DATA FOR PROCESSING:
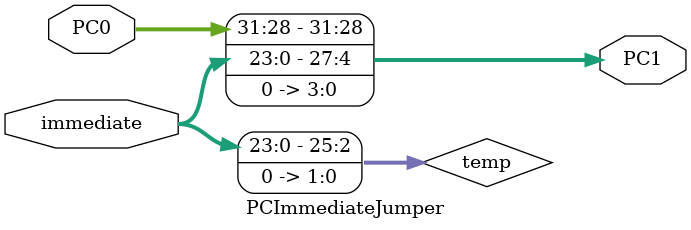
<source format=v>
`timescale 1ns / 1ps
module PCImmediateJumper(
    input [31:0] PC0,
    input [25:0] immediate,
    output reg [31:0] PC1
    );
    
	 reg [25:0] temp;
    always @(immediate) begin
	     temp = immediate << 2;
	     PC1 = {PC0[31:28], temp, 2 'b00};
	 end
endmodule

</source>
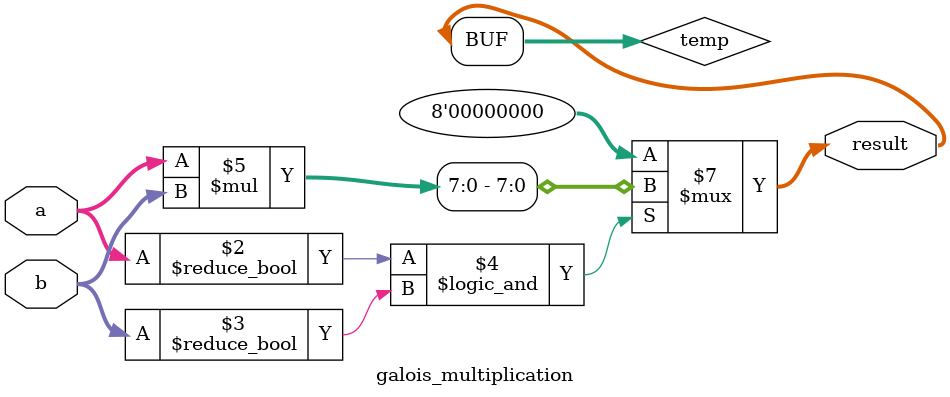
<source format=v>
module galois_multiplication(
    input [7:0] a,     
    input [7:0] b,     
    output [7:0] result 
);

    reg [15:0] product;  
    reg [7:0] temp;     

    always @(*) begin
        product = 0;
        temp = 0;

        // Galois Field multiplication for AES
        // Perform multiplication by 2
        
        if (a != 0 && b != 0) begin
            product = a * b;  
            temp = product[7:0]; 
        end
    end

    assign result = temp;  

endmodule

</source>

--

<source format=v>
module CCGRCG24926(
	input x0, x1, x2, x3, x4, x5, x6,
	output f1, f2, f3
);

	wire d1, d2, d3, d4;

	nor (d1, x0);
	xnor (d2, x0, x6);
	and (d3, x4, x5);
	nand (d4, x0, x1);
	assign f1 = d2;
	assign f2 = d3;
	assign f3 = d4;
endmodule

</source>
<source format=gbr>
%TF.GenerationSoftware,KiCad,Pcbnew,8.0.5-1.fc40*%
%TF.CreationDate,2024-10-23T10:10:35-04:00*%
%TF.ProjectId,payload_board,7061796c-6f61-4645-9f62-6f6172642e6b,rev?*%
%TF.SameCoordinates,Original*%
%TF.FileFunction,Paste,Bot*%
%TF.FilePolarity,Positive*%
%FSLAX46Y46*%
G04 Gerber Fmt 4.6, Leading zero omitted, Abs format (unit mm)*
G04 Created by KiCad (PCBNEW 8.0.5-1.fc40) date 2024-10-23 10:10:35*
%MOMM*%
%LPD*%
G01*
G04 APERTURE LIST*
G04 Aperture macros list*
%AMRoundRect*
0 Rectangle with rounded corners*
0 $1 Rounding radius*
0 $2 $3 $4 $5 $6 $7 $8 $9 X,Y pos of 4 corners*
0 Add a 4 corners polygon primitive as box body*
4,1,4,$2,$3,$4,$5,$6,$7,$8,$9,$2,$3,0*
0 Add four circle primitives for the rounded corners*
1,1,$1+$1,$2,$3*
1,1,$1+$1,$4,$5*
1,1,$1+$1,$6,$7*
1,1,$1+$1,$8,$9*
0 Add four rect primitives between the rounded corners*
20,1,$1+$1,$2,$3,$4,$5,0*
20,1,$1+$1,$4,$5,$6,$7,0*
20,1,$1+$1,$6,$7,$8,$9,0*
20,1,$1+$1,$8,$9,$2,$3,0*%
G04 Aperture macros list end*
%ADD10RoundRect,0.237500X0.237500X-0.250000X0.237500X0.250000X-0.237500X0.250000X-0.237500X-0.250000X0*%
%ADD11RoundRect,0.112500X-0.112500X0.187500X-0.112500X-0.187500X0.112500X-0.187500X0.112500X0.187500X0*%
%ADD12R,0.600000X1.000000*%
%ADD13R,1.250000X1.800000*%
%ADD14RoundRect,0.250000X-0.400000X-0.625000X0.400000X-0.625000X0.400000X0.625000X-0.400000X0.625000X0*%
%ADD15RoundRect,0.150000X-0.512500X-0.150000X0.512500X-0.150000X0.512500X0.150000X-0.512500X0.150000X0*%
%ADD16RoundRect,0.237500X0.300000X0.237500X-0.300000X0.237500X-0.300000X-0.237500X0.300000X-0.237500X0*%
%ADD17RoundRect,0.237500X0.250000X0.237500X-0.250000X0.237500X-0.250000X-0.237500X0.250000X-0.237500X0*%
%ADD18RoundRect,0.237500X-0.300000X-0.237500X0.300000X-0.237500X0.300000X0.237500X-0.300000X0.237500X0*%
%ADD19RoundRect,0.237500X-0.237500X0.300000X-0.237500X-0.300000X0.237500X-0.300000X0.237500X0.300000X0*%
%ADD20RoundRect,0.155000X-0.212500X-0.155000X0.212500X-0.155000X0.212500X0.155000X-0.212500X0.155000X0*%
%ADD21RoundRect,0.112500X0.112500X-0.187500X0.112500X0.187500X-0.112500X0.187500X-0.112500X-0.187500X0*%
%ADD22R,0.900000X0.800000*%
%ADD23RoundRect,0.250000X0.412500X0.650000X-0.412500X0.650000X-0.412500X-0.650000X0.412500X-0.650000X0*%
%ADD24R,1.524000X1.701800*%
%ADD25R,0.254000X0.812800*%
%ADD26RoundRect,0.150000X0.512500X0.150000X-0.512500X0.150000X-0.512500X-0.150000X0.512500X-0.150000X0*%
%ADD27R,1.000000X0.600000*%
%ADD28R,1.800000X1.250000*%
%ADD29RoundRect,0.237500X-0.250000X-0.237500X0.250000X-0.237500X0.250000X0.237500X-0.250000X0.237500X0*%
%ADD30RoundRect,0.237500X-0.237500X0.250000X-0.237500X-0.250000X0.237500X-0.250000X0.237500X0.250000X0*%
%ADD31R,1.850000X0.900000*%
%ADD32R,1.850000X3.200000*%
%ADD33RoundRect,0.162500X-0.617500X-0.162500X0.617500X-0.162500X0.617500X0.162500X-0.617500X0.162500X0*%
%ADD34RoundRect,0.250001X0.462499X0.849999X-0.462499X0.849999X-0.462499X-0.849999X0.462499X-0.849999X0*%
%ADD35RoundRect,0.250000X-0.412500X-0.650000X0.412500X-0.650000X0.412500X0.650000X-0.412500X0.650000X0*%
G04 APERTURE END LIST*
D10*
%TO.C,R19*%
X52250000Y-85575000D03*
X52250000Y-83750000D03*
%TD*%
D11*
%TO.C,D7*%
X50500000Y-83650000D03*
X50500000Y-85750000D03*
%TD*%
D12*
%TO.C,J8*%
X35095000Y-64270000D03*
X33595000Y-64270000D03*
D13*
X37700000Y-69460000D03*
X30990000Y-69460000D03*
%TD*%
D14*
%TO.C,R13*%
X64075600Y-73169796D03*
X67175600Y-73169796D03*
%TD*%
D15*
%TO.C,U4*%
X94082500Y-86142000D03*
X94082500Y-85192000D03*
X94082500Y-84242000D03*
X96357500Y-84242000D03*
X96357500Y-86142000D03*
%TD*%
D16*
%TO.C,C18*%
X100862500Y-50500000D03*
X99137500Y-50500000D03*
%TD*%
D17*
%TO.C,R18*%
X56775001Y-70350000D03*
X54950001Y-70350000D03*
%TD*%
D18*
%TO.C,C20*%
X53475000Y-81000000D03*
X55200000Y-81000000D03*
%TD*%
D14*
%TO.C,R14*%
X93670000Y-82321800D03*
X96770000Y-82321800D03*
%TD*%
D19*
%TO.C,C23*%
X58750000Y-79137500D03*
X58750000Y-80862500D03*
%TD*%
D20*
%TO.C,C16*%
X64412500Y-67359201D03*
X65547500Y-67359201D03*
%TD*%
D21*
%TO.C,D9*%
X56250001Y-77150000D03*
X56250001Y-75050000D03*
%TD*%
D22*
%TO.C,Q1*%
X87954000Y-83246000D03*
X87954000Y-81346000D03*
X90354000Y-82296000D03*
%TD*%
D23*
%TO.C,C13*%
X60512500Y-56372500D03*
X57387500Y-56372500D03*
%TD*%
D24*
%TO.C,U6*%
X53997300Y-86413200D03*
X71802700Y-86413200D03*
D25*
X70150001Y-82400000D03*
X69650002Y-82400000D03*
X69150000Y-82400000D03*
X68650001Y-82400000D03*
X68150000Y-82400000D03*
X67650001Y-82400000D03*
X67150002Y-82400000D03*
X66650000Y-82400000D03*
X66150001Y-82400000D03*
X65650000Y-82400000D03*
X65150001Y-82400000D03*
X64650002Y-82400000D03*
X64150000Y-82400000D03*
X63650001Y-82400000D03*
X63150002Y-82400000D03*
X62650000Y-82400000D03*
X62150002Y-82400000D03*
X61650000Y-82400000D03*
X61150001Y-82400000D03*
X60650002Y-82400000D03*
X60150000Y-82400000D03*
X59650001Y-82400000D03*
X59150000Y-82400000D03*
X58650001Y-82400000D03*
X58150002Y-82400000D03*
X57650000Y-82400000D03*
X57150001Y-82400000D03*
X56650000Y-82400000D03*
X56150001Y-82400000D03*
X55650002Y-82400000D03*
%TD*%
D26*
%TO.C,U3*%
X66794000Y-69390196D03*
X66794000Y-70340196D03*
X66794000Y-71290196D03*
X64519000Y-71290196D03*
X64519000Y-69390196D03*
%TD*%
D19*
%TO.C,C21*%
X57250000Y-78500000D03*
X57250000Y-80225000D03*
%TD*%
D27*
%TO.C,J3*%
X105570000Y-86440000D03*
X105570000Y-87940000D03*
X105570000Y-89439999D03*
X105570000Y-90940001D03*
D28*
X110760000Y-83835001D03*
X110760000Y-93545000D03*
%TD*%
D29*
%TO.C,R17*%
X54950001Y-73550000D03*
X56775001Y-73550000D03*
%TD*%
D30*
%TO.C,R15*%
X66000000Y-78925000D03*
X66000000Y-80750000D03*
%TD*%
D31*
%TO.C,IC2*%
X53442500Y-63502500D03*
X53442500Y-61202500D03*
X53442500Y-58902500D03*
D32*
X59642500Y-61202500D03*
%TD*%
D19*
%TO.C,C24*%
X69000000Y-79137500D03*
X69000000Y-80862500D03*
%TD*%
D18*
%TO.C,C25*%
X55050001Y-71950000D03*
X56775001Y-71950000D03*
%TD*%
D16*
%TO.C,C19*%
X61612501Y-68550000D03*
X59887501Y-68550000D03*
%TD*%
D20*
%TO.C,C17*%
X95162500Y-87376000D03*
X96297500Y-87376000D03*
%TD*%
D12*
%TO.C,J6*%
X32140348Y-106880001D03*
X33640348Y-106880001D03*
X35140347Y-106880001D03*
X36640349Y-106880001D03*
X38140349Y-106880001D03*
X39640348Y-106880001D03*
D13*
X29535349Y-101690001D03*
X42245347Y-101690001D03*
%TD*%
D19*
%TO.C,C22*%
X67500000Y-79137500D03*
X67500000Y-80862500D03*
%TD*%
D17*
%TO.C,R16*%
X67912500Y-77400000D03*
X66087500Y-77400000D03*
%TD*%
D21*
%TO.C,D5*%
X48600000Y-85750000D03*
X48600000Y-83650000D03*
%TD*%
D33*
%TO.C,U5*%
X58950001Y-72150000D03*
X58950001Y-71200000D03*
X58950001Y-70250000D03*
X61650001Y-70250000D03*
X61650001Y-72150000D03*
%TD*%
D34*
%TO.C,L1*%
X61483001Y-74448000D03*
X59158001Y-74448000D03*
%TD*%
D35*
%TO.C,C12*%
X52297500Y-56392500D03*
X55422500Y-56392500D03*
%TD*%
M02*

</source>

...

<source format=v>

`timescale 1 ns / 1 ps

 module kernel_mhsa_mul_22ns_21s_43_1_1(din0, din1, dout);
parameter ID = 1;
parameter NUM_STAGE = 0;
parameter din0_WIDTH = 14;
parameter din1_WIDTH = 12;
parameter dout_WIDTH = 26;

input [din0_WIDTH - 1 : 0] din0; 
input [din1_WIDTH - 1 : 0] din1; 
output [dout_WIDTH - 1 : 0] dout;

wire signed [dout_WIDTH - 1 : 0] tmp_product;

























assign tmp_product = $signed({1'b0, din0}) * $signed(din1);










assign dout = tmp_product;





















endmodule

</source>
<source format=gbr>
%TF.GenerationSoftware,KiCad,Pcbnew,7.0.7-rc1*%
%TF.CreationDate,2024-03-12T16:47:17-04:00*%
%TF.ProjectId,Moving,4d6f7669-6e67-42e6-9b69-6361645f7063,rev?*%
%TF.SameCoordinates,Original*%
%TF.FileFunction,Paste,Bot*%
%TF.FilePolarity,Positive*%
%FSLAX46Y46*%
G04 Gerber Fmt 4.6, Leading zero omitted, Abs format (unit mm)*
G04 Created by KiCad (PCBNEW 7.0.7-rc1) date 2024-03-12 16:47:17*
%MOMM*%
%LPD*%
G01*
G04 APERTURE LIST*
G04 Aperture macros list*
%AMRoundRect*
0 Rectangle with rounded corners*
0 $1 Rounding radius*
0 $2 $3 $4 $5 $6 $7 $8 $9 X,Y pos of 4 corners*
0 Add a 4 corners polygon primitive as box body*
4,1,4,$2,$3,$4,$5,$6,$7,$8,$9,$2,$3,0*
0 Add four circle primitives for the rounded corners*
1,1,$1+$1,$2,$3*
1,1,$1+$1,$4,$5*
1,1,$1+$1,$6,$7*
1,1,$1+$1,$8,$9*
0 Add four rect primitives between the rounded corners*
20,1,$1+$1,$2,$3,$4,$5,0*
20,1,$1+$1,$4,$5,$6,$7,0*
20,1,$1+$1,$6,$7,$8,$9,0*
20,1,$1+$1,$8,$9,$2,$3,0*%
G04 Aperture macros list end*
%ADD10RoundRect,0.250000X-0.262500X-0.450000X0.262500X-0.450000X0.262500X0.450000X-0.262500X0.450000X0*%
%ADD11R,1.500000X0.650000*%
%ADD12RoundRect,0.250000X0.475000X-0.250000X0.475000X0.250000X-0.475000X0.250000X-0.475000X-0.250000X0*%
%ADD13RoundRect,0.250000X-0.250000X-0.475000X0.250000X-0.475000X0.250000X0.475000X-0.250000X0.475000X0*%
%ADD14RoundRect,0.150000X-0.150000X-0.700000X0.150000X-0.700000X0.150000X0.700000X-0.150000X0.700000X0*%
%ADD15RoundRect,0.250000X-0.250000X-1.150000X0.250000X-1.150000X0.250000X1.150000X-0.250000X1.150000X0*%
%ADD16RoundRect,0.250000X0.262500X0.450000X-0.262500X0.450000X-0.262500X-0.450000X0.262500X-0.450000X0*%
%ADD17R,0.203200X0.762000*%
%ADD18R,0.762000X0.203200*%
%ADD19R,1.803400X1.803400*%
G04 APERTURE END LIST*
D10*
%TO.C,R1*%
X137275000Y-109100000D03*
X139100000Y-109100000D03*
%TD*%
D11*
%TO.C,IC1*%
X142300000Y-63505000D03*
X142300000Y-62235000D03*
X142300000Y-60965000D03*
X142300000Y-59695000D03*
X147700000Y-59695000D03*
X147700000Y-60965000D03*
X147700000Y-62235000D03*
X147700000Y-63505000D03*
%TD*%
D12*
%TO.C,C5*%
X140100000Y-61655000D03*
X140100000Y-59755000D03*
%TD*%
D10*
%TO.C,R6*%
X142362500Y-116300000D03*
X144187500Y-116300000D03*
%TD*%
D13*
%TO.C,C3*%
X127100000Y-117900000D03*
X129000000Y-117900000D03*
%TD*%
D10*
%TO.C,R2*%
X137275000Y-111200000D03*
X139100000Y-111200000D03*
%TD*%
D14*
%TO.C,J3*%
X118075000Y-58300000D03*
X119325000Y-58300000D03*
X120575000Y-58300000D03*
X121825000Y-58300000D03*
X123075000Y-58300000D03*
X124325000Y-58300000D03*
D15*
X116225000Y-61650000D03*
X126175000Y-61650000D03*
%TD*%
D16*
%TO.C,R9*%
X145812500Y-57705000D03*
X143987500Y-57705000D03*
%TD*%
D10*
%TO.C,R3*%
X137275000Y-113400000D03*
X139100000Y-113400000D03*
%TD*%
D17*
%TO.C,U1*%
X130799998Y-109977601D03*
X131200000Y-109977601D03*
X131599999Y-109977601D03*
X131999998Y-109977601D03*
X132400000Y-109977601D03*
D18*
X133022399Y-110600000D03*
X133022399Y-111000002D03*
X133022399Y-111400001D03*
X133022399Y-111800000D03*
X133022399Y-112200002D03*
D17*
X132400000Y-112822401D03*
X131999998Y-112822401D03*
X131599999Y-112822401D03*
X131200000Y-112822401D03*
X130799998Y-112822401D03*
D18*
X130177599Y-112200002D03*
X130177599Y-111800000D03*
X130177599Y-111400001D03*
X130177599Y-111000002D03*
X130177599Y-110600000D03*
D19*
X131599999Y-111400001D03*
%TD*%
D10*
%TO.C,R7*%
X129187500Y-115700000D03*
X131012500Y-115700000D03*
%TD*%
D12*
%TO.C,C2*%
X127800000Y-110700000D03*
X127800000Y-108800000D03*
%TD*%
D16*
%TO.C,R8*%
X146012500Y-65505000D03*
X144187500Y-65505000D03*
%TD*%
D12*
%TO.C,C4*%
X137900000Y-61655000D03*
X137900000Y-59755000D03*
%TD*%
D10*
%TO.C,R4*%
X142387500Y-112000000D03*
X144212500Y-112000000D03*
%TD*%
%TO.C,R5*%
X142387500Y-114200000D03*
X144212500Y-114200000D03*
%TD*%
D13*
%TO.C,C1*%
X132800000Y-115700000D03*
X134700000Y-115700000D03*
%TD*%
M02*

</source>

INSTRUCTIONS TO FOLLOW: Every line from the line containing "X67912500Y-77400000D03*" through the line containing "X61483001Y-74448000D03*" in the records above must be retyped exactly. Leave out the rest.

WRITTEN ANSWER:
X67912500Y-77400000D03*
X66087500Y-77400000D03*
%TD*%
D21*
%TO.C,D5*%
X48600000Y-85750000D03*
X48600000Y-83650000D03*
%TD*%
D33*
%TO.C,U5*%
X58950001Y-72150000D03*
X58950001Y-71200000D03*
X58950001Y-70250000D03*
X61650001Y-70250000D03*
X61650001Y-72150000D03*
%TD*%
D34*
%TO.C,L1*%
X61483001Y-74448000D03*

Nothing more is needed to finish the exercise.